Recuerdo
siempre lo que July, una alumna ancashina, contó en una de mis clases
universitarias: ella y su hermana eran abofeteadas por su madre, cada vez que
las descubría hablando quechua a escondidas. La razón era tan real como
dolorosa: no quería que sintieran la humillación y el desprecio que ella había
sentido por ser quechuahablante; sin embargo, a pesar de las reprimendas de su
madre, July supo preservar su lengua de la que se sentía orgullosa. Defendía
con entusiasmo su idioma y la libertad de poder hablarlo sin sentirse menos: “Hay sentimientos que solamente puedo
trasmitir en quechua, en castellano es imposible”, me decía.

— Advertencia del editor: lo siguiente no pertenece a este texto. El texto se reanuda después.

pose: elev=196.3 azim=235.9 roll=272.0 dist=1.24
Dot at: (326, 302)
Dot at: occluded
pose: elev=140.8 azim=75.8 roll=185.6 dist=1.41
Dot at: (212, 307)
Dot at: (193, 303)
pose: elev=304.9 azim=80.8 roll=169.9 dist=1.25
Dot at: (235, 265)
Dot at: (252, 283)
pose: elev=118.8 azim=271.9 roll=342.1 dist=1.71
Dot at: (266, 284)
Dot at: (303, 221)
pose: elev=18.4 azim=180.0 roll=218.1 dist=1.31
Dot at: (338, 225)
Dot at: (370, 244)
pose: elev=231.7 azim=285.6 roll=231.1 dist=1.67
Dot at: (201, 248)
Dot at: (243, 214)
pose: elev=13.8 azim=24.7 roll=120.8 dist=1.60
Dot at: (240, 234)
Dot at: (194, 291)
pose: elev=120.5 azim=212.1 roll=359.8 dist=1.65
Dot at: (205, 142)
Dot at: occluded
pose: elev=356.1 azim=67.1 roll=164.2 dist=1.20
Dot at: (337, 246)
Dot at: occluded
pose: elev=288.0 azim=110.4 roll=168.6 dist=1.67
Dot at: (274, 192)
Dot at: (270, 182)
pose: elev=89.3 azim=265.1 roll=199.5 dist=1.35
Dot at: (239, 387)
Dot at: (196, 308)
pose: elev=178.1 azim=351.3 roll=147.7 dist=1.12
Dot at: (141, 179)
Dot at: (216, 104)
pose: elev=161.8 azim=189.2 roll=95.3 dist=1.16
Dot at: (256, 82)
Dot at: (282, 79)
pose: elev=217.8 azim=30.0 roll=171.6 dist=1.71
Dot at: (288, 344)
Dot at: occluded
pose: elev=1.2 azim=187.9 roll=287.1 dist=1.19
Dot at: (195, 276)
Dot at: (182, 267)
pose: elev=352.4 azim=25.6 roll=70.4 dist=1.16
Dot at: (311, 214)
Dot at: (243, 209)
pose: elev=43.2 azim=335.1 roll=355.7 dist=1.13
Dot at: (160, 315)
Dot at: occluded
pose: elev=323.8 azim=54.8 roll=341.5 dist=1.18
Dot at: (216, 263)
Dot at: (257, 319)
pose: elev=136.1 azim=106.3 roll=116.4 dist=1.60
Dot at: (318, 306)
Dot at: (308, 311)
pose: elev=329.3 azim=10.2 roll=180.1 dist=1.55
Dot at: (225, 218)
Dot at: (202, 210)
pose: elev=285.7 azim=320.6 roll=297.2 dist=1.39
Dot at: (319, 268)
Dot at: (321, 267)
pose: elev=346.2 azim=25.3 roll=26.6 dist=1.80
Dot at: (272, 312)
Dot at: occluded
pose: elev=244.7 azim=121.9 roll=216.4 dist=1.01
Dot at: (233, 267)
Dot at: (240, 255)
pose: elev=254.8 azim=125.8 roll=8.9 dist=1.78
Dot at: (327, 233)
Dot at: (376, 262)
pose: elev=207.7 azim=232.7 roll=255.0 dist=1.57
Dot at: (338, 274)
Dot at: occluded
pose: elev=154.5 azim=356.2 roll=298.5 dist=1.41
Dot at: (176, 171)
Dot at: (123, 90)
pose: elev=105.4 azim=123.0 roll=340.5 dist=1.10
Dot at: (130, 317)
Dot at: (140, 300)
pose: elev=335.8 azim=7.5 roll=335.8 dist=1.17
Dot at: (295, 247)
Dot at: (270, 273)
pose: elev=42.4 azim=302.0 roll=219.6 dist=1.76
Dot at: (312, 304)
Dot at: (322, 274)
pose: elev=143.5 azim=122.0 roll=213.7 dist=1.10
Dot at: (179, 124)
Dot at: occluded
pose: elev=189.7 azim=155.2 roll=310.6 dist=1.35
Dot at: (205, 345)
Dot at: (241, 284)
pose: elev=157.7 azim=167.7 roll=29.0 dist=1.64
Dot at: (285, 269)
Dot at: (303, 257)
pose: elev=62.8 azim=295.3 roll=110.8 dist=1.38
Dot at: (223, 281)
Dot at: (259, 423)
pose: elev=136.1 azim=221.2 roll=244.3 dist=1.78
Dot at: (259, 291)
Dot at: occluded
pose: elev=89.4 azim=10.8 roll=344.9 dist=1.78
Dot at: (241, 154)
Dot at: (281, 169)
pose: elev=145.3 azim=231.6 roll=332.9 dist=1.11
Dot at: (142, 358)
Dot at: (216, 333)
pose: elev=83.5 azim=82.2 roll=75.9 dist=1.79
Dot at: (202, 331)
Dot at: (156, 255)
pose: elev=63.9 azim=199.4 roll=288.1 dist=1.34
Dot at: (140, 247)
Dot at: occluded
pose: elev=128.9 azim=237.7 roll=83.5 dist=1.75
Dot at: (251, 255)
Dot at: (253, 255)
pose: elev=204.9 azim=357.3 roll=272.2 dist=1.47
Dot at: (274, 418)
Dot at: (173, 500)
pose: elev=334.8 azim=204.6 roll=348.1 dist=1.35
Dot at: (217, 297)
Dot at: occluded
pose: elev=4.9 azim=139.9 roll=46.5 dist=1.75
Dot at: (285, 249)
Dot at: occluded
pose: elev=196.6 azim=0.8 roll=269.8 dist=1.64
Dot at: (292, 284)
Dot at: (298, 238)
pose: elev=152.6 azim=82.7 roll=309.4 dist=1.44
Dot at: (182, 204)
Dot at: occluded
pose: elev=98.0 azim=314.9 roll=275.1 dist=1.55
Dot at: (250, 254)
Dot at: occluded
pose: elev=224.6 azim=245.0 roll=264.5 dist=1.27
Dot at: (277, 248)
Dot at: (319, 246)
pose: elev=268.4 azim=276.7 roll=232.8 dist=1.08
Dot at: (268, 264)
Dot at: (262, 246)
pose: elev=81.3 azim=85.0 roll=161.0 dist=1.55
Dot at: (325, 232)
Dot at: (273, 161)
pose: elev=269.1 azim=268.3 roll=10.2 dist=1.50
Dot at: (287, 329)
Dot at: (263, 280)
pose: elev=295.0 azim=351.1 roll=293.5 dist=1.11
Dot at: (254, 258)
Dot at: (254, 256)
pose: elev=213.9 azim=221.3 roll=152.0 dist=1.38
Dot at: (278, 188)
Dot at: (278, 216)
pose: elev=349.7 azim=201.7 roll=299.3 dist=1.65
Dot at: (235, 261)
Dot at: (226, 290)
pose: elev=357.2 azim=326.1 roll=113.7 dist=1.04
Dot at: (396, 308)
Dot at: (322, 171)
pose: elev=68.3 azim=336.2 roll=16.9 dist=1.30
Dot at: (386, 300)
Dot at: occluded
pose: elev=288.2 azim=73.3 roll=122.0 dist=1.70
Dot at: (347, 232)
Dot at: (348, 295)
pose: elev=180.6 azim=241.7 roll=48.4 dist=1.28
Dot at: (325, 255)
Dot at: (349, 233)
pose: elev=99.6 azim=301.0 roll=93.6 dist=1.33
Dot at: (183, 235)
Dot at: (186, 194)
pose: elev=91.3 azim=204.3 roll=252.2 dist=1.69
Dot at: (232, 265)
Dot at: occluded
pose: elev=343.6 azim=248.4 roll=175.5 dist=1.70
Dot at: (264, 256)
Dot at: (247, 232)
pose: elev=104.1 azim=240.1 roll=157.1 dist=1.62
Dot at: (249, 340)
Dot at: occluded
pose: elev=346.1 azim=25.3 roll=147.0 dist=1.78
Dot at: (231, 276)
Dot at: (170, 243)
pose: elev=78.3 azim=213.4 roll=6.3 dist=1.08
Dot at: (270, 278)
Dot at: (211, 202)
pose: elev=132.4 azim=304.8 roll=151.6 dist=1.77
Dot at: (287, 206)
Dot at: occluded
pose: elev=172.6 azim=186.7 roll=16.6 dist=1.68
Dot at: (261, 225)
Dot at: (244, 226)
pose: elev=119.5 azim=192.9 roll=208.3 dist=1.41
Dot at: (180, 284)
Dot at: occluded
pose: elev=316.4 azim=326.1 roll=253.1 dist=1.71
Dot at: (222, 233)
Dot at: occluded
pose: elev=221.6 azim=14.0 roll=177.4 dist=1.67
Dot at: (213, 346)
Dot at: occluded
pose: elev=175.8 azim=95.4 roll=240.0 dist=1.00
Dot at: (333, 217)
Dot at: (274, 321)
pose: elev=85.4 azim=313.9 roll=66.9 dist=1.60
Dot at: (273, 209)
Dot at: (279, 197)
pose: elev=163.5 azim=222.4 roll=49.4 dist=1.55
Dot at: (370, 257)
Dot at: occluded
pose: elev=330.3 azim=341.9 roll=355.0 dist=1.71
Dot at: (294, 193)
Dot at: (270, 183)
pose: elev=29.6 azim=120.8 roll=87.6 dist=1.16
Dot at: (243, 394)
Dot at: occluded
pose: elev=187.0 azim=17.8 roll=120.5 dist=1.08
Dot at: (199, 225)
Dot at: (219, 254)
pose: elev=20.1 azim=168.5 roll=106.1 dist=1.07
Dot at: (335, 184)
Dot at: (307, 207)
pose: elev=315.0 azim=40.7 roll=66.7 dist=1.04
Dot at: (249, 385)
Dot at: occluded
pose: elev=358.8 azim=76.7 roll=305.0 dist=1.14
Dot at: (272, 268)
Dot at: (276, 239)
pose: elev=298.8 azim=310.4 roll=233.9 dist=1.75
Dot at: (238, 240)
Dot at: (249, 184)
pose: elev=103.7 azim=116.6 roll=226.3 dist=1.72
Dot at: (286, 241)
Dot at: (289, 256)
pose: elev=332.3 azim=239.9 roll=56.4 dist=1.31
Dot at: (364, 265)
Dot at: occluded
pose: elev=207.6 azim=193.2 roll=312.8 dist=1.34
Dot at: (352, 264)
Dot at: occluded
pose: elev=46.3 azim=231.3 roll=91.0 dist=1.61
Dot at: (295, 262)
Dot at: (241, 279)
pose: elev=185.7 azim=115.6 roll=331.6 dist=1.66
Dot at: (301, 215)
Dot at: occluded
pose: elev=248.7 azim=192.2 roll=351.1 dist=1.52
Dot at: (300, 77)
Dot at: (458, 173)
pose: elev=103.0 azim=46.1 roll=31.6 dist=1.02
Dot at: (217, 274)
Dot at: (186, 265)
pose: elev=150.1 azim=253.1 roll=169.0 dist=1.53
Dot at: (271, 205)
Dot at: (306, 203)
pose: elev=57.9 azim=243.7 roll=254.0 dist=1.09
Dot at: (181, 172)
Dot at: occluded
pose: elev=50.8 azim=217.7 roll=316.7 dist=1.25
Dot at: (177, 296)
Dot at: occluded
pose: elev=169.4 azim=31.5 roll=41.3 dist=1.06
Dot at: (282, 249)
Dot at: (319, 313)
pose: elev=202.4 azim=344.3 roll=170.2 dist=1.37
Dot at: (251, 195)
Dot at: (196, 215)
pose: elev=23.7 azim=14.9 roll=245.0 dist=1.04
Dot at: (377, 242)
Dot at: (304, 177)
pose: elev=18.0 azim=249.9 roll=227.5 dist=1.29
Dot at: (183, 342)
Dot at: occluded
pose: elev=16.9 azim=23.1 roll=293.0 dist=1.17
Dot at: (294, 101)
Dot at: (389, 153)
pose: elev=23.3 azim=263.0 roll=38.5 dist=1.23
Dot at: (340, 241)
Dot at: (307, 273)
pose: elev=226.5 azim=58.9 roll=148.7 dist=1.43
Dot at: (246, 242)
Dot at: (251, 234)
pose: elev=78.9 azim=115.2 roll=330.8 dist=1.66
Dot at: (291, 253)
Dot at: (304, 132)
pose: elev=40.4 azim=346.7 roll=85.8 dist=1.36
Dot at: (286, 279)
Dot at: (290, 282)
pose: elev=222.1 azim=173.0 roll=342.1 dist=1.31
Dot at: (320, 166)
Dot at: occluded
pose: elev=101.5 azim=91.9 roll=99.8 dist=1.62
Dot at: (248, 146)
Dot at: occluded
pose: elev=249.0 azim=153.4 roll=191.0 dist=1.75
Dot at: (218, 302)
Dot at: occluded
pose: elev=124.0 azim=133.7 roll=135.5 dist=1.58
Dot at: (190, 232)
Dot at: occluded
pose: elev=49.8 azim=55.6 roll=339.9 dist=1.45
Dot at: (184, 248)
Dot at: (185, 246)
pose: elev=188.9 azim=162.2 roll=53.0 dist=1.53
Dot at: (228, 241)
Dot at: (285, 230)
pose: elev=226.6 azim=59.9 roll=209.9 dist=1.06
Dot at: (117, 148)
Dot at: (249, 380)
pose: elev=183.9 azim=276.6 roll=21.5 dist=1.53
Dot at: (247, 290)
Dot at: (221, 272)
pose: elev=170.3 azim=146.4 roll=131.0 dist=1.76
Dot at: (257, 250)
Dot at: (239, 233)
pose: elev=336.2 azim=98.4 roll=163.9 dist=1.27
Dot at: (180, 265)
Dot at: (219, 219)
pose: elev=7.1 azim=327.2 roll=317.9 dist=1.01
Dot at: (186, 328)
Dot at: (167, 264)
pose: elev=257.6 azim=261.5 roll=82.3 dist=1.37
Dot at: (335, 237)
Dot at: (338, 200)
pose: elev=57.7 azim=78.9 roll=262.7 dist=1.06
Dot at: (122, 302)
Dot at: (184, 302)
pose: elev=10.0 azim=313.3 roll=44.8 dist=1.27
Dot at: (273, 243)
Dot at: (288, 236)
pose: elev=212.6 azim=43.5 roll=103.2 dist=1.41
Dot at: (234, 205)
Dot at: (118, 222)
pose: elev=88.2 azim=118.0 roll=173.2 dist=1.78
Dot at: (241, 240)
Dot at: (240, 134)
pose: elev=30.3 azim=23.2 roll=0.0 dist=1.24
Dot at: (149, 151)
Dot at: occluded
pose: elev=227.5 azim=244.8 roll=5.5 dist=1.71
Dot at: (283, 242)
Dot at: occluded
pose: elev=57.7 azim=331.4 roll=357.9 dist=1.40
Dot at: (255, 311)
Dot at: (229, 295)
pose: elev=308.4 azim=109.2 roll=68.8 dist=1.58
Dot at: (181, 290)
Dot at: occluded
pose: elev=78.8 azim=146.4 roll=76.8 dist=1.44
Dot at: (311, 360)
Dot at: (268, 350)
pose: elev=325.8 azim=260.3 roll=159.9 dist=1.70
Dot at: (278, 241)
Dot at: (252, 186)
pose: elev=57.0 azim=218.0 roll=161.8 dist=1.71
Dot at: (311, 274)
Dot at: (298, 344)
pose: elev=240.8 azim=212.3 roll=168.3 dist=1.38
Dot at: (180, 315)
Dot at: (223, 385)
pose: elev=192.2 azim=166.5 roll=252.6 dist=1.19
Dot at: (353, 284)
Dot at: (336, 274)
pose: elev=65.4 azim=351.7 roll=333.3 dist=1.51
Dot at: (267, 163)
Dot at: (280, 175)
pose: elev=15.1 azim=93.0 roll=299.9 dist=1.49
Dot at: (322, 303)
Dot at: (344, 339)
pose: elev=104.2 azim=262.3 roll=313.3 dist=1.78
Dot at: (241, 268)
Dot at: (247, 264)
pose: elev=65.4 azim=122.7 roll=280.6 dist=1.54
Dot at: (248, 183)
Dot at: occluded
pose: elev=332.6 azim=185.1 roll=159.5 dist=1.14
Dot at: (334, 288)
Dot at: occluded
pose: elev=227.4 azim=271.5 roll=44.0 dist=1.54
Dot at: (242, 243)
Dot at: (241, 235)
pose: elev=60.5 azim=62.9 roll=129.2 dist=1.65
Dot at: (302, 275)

Definitivamente, no le faltaba razón.
El
lenguaje ha sido para el hombre un factor determinante en el progreso
socioeconómico y en la evolución del pensamiento, desde lo mágico hasta lo
científico. A través de él, el ser humano ha desplegado el cúmulo de su
experiencia colectiva a lo largo de toda su existencia. El lenguaje evidencia,
en palabras y frases, el producto de la actividad del hombre; es por tanto, la
envoltura de su pensamiento.
No
obstante, la insurgencia ideopolítica y mágico-religiosa de los pueblos
discrepantes entre sí, determinó que se crearan parámetros histórico-sociales
en torno al uso libre y democrático de las lenguas. Se fijaron las facultades
de uso de ciertas lenguas y la prohibición de otras. Esta jerarquización social de unos idiomas en
desmedro de otros, encontró asidero en la instrumentalización del lenguaje, que
fue perdiendo su carácter expresivo y creativo y sirvió para la elaboración de
clichés que fueron bloqueando el subconsciente de los más débiles, para
reforzar y desencadenar el afán de dominación de los fuertes. Esta es la razón
por la que, hoy, muchas lenguas permanecen en el aislamiento y quienes las
hablan, en el olvido.
Así
como el uso de un mismo sistema lingüístico dentro de una sociedad permite la
interactuación de sus miembros, las diferencias dialectales (variantes
espaciales de una lengua), acentúan la estratificación social. En el nivel
lingüístico más bajo, están los hablantes inconfundiblemente rústicos o
incultos que no usan en absoluto la forma estándar. La estandarización de las
formas lingüísticas en cualquiera de sus niveles (fonológico, morfológico,
sintáctico y léxico) obedece a la aceptación social de una manifestación
lingüística y el rechazo de otras. Esto revela cómo una lengua puede ser
sistema de integración social, a la vez que un elemento de segmentación y
segregación.
Las
diferencias idiomáticas y diatópicas existentes son una clara evidencia de la
riqueza lingüística de una sociedad como la nuestra. Sin embargo, también son poderosos
mecanismos de discriminación que bloquean
y eliminan la posibilidad de
comunicación entre los grupos étnicos, dificultando el intercambio de
experiencias, y truncando la integración de los pueblos lejanos y de las zonas
marginales, usuarios de lenguas menores o niveles no estándar. Estas barreras
lingüísticas ahondan la crisis social, ya que facilitan la permanencia de
grupos aislados, desintegrados e incomunicados.